:: Extrait du document ::
☆ ☆ ☆ ☆ ☆

Ce vendredi 12 juin marque l’entrée en vigueur d’une refonte majeure de la politique migratoire de l’Union européenne, connue sous le nom de Pacte asile et migration. Conçu pour répondre aux profondes divisions apparues lors de la crise migratoire de 2015-2016, ce dispositif entend harmoniser les procédures d’accueil tout en renforçant les contrôles et les expulsions.

Un filtrage systématique aux frontières extérieures

Dès ce 12 juin, toute personne arrivant irrégulièrement aux frontières de l’UE devra se soumettre à une procédure de filtrage. Durant une période pouvant aller jusqu’à sept jours, les autorités enregistreront ses empreintes digitales, sa photographie et ses documents d’identité dans une base de données centralisée, qui n’est pas encore pleinement opérationnelle. Des contrôles d’identification et de sécurité seront effectués avant qu’une orientation soit décidée : procédure d’asile classique ou accélérée, ou renvoi vers le pays d’origine ou de transit. Plusieurs organisations non gouvernementales redoutent que la majorité des migrants, y compris les enfants, ne soient placés en détention durant toute cette phase.

☆ ☆ ☆ ☆ ☆

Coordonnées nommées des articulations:

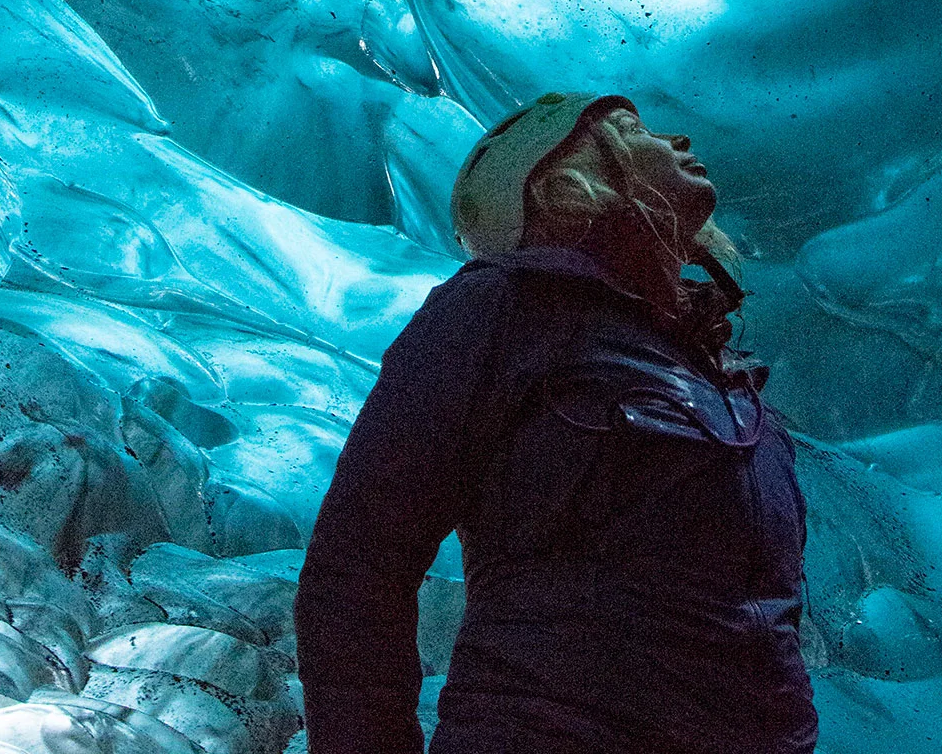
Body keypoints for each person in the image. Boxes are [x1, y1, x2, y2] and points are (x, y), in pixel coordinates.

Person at [294, 90, 818, 754]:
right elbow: (360, 565)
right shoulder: (500, 309)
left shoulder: (727, 380)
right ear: (564, 174)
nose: (678, 141)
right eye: (636, 131)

☆ ☆ ☆ ☆ ☆

:: Tâche à réaliser ::
D'après le passage sur le Pacte asile et migration, combien de temps peut durer la procédure de filtrage ? Ce matériel n'est pas utile ici.

:: Réponse attendue ::
Jusqu'à sept jours.